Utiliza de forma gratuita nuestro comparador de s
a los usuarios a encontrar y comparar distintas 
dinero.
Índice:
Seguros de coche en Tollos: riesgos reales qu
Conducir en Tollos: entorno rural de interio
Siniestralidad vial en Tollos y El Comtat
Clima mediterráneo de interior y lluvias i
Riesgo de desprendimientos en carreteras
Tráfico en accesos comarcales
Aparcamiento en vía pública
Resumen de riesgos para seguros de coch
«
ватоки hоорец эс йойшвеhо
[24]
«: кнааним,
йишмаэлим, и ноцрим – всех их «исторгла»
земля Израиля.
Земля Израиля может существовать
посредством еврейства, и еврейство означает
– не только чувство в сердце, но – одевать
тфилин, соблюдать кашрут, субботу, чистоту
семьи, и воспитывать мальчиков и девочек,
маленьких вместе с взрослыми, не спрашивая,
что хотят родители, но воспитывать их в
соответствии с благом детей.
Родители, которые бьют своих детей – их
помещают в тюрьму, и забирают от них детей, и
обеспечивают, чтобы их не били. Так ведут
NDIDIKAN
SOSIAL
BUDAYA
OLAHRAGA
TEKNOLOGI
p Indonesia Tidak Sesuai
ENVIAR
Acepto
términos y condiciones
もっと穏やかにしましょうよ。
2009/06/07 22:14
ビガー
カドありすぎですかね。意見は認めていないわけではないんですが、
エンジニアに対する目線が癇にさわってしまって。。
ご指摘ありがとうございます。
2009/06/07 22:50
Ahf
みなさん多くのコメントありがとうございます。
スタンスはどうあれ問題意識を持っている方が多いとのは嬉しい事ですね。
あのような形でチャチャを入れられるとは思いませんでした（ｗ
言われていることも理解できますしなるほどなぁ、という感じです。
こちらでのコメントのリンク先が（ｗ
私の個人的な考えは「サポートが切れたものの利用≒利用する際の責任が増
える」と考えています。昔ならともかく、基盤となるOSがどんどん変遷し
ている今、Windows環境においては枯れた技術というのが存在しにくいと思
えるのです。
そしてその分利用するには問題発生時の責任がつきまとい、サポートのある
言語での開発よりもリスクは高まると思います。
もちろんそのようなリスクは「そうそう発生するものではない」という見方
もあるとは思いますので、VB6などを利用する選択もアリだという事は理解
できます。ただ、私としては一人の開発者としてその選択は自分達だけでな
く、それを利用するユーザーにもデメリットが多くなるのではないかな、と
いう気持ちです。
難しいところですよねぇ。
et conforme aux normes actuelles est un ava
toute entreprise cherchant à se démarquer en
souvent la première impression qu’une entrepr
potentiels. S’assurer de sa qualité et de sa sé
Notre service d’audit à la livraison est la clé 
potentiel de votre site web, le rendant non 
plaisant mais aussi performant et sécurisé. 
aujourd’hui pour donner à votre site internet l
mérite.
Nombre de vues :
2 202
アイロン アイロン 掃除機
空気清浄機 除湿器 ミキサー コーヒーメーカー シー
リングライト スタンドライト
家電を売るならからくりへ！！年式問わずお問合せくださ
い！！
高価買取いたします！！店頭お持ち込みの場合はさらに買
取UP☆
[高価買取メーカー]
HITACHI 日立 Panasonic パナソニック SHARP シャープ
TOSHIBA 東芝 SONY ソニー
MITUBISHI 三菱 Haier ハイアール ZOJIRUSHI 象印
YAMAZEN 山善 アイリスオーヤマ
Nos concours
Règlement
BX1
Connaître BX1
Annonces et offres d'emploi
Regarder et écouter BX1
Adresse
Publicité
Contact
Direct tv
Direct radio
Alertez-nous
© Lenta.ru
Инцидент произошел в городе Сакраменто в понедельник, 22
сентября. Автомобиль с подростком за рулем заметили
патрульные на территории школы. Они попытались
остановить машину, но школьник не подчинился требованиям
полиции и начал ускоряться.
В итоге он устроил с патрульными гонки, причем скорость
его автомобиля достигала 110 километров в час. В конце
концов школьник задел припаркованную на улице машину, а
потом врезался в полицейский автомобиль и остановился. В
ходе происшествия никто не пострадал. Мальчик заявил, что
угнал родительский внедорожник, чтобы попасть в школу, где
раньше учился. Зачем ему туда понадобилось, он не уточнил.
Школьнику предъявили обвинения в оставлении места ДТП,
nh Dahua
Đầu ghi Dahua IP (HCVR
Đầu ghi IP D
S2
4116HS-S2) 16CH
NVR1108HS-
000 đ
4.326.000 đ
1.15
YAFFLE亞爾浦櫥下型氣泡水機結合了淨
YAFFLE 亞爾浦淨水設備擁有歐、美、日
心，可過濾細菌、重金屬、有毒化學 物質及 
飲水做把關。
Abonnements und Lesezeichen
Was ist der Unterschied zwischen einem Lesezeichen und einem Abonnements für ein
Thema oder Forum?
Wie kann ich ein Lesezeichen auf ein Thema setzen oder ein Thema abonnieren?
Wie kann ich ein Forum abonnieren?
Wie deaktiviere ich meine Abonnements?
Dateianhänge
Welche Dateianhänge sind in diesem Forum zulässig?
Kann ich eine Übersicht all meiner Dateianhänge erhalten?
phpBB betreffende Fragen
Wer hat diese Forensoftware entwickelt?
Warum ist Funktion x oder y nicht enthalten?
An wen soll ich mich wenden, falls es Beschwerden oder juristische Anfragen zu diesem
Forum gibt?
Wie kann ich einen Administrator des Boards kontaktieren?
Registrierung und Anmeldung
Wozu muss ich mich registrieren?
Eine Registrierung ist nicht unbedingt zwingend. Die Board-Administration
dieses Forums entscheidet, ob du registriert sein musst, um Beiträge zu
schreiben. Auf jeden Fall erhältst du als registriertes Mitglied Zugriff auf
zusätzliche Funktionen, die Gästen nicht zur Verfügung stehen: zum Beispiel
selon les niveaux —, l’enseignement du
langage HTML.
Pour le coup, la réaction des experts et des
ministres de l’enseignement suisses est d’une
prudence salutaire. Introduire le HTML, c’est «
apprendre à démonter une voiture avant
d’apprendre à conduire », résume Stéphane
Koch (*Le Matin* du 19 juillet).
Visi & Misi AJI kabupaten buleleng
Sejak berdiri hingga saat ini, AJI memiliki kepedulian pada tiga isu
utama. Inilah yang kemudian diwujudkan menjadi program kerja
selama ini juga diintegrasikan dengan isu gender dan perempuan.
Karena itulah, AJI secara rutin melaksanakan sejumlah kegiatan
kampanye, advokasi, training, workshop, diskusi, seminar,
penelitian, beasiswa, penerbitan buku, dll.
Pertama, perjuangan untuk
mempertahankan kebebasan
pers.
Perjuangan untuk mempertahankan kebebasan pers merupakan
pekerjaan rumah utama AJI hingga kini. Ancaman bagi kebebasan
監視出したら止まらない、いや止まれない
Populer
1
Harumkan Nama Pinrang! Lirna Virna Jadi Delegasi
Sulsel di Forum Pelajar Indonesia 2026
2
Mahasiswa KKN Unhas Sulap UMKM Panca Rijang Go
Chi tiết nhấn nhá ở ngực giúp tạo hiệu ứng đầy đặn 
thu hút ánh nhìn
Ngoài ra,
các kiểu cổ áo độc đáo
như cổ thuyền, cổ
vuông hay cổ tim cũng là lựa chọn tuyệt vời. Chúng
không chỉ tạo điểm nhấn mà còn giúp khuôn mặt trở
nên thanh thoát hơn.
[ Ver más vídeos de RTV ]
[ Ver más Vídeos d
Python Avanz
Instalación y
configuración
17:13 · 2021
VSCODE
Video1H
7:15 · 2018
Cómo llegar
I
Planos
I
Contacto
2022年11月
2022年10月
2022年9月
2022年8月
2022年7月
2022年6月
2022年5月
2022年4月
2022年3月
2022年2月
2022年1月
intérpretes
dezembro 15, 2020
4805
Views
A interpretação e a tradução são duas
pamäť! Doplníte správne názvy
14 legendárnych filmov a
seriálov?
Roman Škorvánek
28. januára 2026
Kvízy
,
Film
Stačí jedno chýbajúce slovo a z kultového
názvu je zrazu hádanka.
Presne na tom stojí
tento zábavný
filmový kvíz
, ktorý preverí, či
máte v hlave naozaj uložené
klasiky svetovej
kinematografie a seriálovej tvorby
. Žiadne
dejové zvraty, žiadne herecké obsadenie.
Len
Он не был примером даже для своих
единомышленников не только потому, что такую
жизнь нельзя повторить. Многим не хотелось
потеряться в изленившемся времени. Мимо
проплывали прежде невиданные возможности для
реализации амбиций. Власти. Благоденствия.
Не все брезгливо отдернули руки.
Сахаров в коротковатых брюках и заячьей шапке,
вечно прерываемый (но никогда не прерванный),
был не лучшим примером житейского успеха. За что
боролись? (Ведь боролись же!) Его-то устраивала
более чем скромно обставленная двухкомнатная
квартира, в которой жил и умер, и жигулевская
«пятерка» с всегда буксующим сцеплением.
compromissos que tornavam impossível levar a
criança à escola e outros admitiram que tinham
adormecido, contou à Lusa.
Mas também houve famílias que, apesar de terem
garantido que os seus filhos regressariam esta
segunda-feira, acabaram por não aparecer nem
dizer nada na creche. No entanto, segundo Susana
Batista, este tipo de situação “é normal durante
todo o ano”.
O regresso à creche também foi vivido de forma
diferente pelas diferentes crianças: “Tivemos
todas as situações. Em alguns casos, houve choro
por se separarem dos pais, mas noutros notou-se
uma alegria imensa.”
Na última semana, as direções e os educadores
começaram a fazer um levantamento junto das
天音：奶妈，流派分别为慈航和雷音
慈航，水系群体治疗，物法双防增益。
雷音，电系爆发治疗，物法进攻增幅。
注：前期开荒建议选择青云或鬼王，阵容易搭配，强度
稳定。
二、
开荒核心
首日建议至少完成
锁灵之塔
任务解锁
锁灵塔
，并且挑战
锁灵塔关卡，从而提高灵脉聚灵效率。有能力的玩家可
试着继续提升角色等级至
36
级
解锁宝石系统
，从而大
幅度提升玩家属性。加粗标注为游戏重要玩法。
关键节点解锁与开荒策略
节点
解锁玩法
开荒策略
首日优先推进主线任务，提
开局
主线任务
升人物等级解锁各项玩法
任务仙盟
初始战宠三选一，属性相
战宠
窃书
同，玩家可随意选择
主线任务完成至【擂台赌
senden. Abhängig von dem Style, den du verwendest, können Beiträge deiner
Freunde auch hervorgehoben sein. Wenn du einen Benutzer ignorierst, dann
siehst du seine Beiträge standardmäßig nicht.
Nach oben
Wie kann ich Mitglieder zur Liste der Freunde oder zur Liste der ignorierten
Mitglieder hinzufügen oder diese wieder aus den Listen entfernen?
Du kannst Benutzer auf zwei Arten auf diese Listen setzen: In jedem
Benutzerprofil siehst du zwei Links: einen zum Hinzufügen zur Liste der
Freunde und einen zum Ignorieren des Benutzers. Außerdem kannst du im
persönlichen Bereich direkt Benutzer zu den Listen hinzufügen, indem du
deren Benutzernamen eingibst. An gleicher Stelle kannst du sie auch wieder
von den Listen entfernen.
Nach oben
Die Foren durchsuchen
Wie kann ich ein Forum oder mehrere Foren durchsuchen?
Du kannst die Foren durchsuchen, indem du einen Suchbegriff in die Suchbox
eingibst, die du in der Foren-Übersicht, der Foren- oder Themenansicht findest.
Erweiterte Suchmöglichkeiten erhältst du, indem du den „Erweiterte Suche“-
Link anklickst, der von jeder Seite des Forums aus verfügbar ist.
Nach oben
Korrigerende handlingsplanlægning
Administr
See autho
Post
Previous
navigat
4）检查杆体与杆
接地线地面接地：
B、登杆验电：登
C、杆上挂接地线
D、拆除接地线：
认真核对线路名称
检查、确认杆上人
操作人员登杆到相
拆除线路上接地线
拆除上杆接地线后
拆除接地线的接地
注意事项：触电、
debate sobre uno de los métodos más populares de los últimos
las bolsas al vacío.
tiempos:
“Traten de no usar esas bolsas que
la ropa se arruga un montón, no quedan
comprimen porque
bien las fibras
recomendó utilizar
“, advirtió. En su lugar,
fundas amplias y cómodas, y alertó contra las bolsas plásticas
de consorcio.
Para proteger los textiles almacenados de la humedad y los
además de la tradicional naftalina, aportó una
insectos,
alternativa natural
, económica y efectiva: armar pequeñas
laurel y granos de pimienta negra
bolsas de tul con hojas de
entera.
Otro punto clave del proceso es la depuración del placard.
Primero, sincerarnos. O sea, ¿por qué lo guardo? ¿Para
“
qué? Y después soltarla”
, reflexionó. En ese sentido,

------------------------------

• **Prompt**: Reproduce word for word everything from the start of the rows down to the line containing "Siniestralidad vial en Tollos y El Comtat", including that line.

• **Solution for this problem**:
Utiliza de forma gratuita nuestro comparador de s
a los usuarios a encontrar y comparar distintas 
dinero.
Índice:
Seguros de coche en Tollos: riesgos reales qu
Conducir en Tollos: entorno rural de interio
Siniestralidad vial en Tollos y El Comtat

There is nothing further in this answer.